Our system uses a Hidden Markov Model (HMM) to associate the most likely mouse identities to each trajectory at each frame. The model is defined over all possible assignments of trackers to identities. For example, given a frame with four mice, there are 24 (4!) possible ways to assign identities to the four detected ellipses (two of such assignments are shown in Fig. 2a, each identity is color coded). The identity classifiers assign probabilities to each identity assignment. The probability of transitioning between one identity assignment to another is low when the mice are well separated in space and high when the mice are very close to each other (Fig. 2a, Supplementary Text, section 4.3). The probability of each identity assignment, purely based on frame-by-frame appearance-based identity classification, is shown in Figure 2b for a short (15 minute long) sequence. Each row corresponds to an identity assignment, and each column represents a frame. States with high identity probability are denoted in red.
Selecting the most probable identity (ID) assignment in each frame, purely based on mouse appearance, results in a jagged solution (see pink outline in Fig. 2c) because the most probable identity of the mouse in each trajectory changes frequently when visual classification is ambiguous. Comparison to ground truth identities shows that selecting the most likely assignment frame-by-frame has about 10% error rate.

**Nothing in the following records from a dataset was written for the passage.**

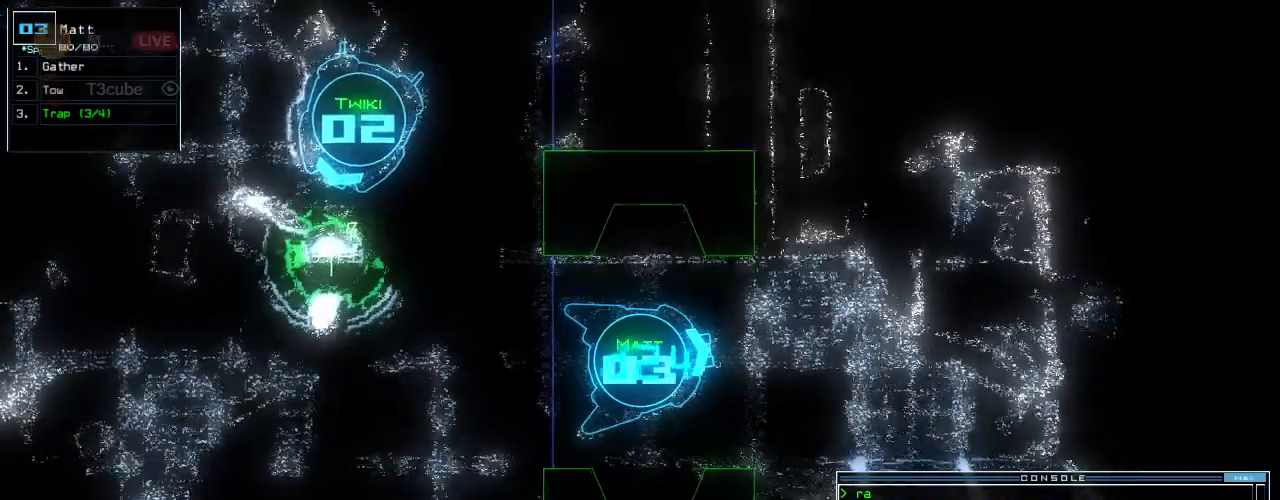
{"keys": [], "events": [[20, "up", "up"]]}
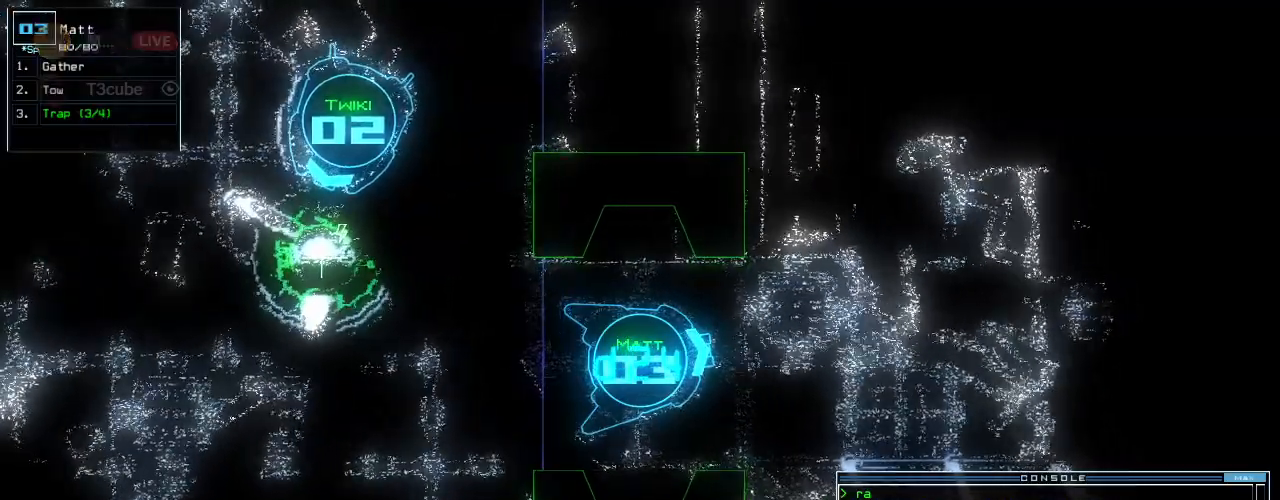
{"keys": ["up"], "events": [[180, "escape", "down"], [240, "escape", "up"], [260, "up", "down"], [340, "right", "down"], [440, "right", "up"]]}
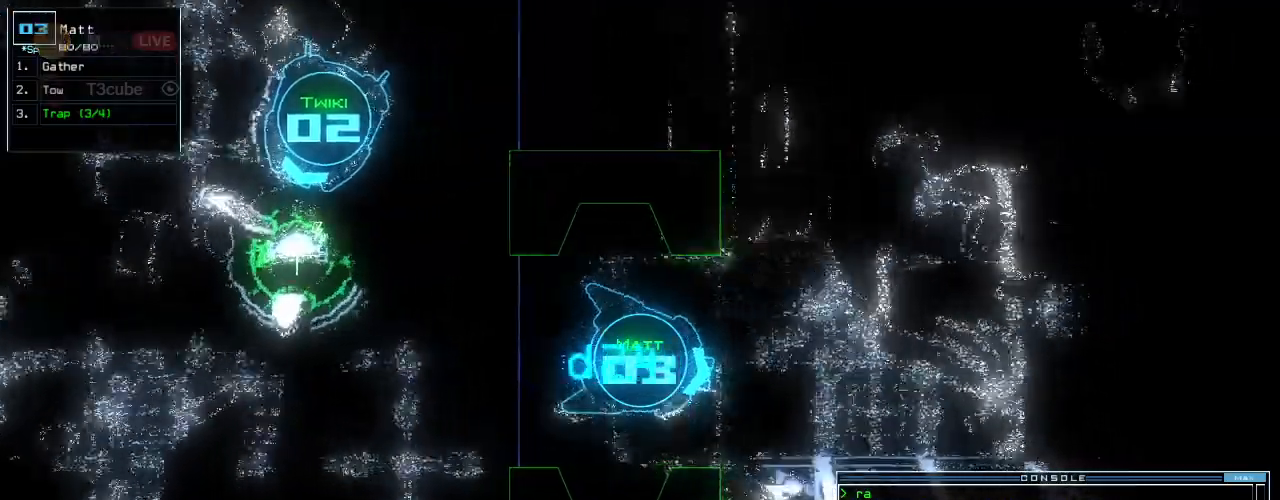
{"keys": ["up"], "events": [[140, "left", "down"], [240, "left", "up"], [380, "left", "down"], [440, "left", "up"]]}
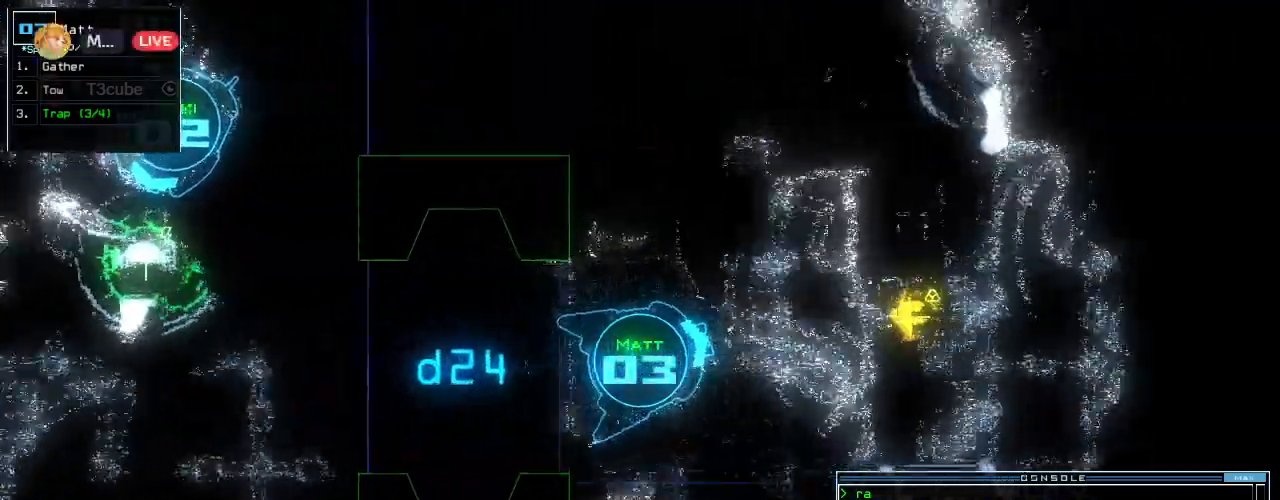
{"keys": ["g", "up"], "events": [[220, "right", "down"], [380, "right", "up"], [440, "g", "down"]]}
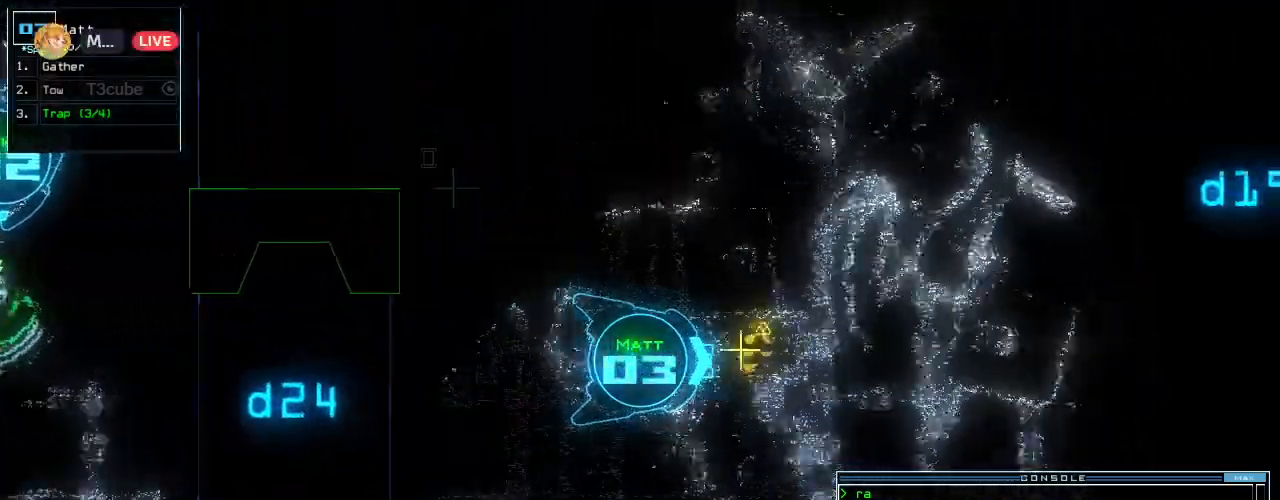
{"keys": ["up"], "events": [[60, "g", "up"], [140, "return", "down"], [280, "return", "up"], [320, "left", "down"], [440, "left", "up"]]}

The HMM uses the additional constraint that cross-trajectory swaps are only likely when two trajectories come very close (i.e., see example in Fig. 2d), thus it computes a better assignment of identities yielding 100% correct ID (Fig. 2e).
Validation
In order to evaluate our system’s performance we classified each mouse as huddled, when it was in close contact with another mouse, and non-huddled otherwise (see methods and Fig. 3b). Huddled mice are typically sleeping clustered together and very difficult to tell apart, posing a difficult problem both for correct segmentation and for identification for both human and automatic annotators. This has little effect on behavior analysis: since huddled mice are mostly sleeping, their behavior is easily classified even when identification is uncertain. By contrast, correct mouse identification in non-huddled events is crucial to studying individual and social behavior. Huddling events were abundant and account for 55% of the video frames. They are much more frequent during the light cycle (when mice are less active) than the dark cycle, and increase in number over the course of the five day experiment (Fig. 3a).
We quantified the performance of our system in estimating mouse pose and found it has comparable performance to human annotators, whether mice are huddling or not. To this end, we trained two human observers to draw tight ellipses around the bodies of mice in 470 frames randomly sampled from our video recordings. We found that the average discrepancy in determining position of a mouse between two human annotators was 1.6 ± 0.8 mm while the discrepancy between a human annotator and machine was 1.8 ± 2.8 mm (see Supplementary Fig. 6, Supplementary Text, sections 6–7).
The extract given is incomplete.